What you will do: Print what the records say exactly, and omit the pictures.

*** Begin section ***

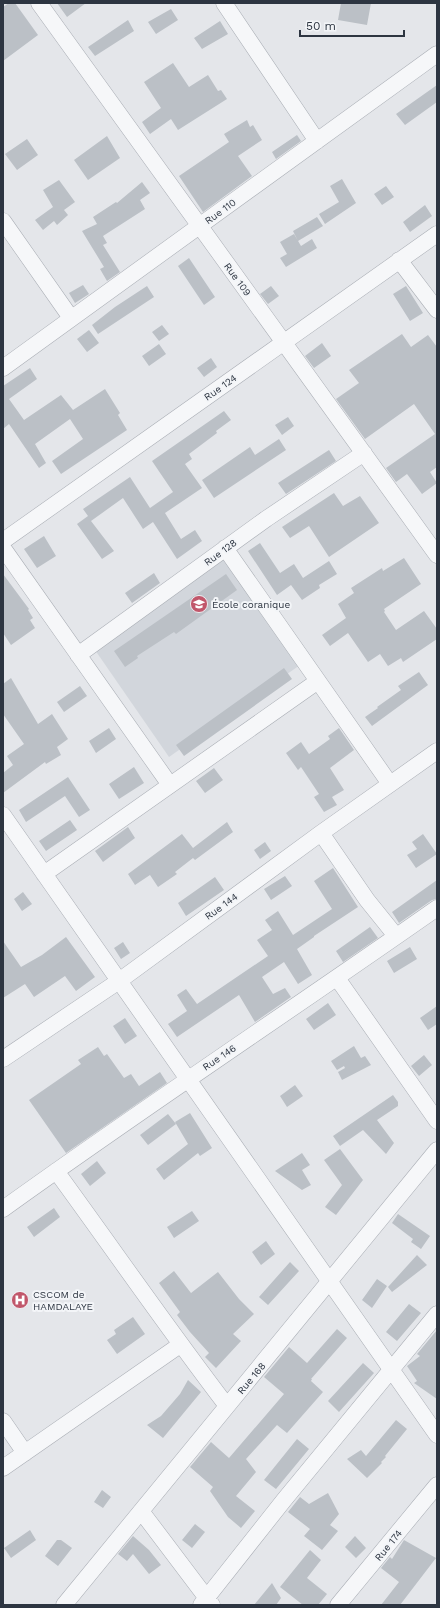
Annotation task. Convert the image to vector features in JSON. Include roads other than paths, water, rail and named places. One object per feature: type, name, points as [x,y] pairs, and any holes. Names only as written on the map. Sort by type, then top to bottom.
[{"type":"street","name":"Rue 109","points":[[39,3],[437,555]]},
{"type":"street","points":[[224,3],[317,141]]},
{"type":"street","name":"Rue 110","points":[[3,368],[437,54]]},
{"type":"street","points":[[3,221],[71,318]]},
{"type":"street","name":"Rue 124","points":[[3,541],[437,234]]},
{"type":"street","points":[[400,260],[437,310]]},
{"type":"street","name":"Rue 128","points":[[78,655],[266,519],[364,453]]},
{"type":"street","points":[[3,548],[170,785]]},
{"type":"street","points":[[225,548],[390,784]]},
{"type":"street","points":[[44,874],[318,681]]},
{"type":"street","name":"Rue 144","points":[[3,1059],[119,981],[321,833],[437,751]]},
{"type":"street","points":[[3,815],[437,1435]]},
{"type":"street","points":[[321,833],[367,900],[396,936]]},
{"type":"street","name":"Rue 146","points":[[3,1209],[187,1078],[337,978],[437,908]]},
{"type":"street","points":[[337,978],[437,1121]]},
{"type":"street","name":"Rue 168","points":[[64,1605],[437,1150]]},
{"type":"street","points":[[56,1171],[180,1345],[227,1406]]},
{"type":"street","points":[[141,1511],[206,1603],[284,1500],[437,1314]]},
{"type":"street","points":[[3,1468],[180,1345]]},
{"type":"street","points":[[3,1421],[25,1453]]},
{"type":"street","name":"Rue 174","points":[[338,1605],[437,1485]]},
{"type":"place","name":"École coranique","points":[[199,604]]},
{"type":"place","name":"CSCOM de HAMDALAYE","points":[[20,1300]]}]
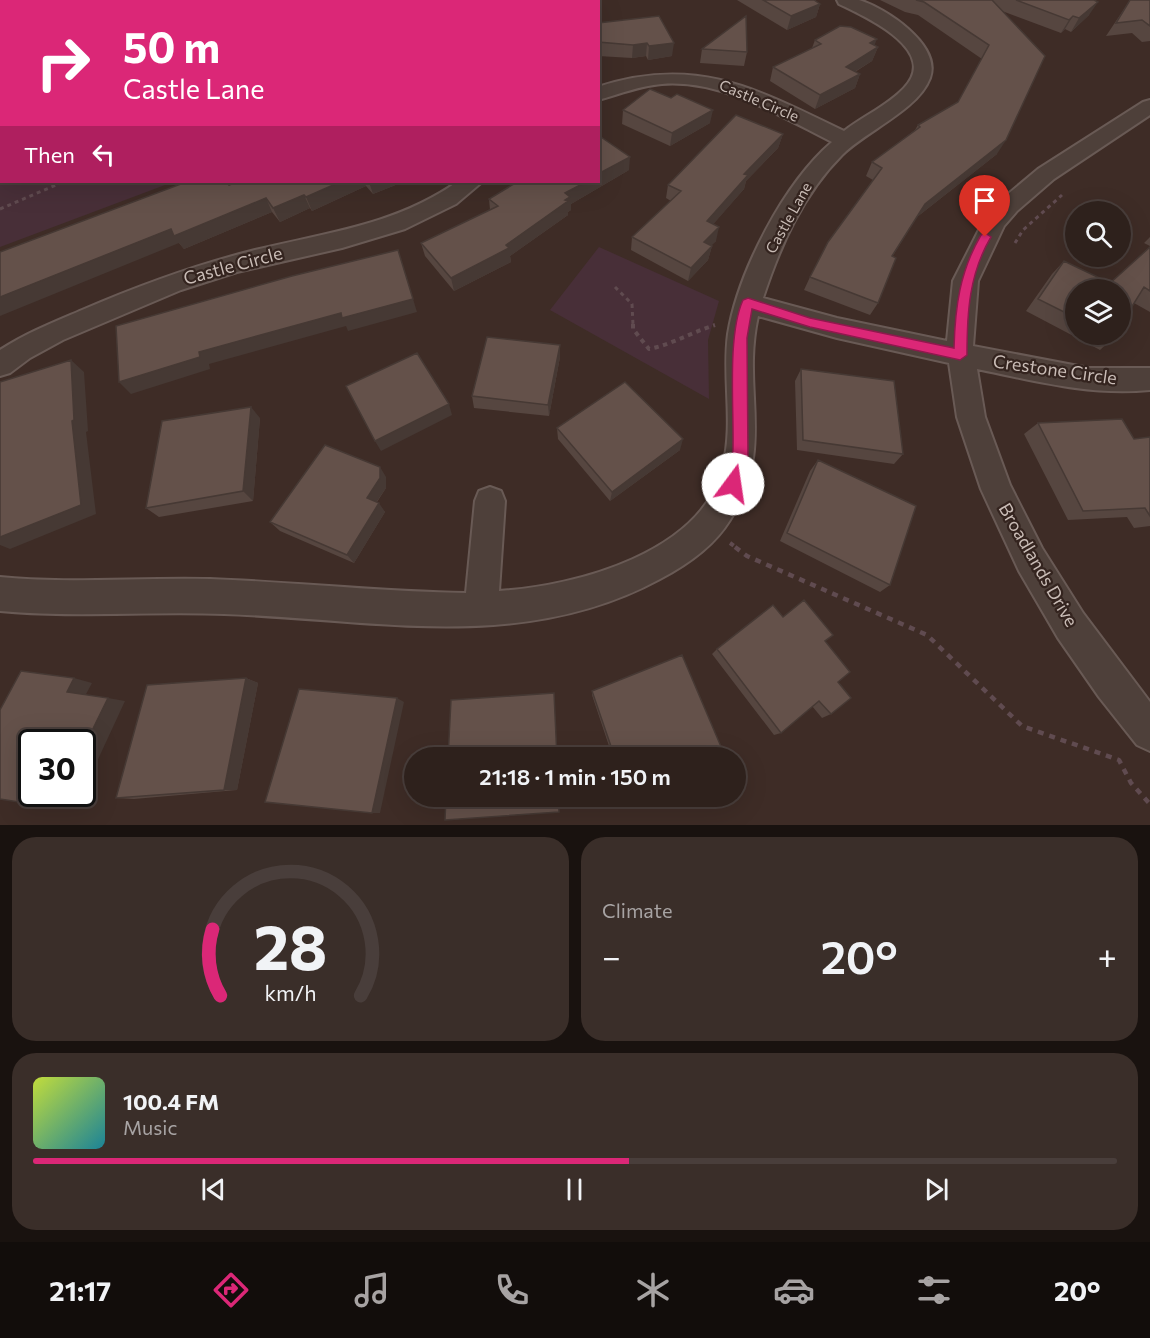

*** End section ***

Finished exercise:
Annotation task. Convert the image to vector features in JSON. Include roads other than paths, water, rail and named places. One object per feature: type, name, points as [x,y] pairs, and any holes. Names only as written on the map. Sort by type, then top to bottom.
[{"type":"street","name":"Rue 109","points":[[39,3],[437,555]]},
{"type":"street","points":[[224,3],[317,141]]},
{"type":"street","name":"Rue 110","points":[[3,368],[437,54]]},
{"type":"street","points":[[3,221],[71,318]]},
{"type":"street","name":"Rue 124","points":[[3,541],[437,234]]},
{"type":"street","points":[[400,260],[437,310]]},
{"type":"street","name":"Rue 128","points":[[78,655],[266,519],[364,453]]},
{"type":"street","points":[[3,548],[170,785]]},
{"type":"street","points":[[225,548],[390,784]]},
{"type":"street","points":[[44,874],[318,681]]},
{"type":"street","name":"Rue 144","points":[[3,1059],[119,981],[321,833],[437,751]]},
{"type":"street","points":[[3,815],[437,1435]]},
{"type":"street","points":[[321,833],[367,900],[396,936]]},
{"type":"street","name":"Rue 146","points":[[3,1209],[187,1078],[337,978],[437,908]]},
{"type":"street","points":[[337,978],[437,1121]]},
{"type":"street","name":"Rue 168","points":[[64,1605],[437,1150]]},
{"type":"street","points":[[56,1171],[180,1345],[227,1406]]},
{"type":"street","points":[[141,1511],[206,1603],[284,1500],[437,1314]]},
{"type":"street","points":[[3,1468],[180,1345]]},
{"type":"street","points":[[3,1421],[25,1453]]},
{"type":"street","name":"Rue 174","points":[[338,1605],[437,1485]]},
{"type":"place","name":"École coranique","points":[[199,604]]},
{"type":"place","name":"CSCOM de HAMDALAYE","points":[[20,1300]]}]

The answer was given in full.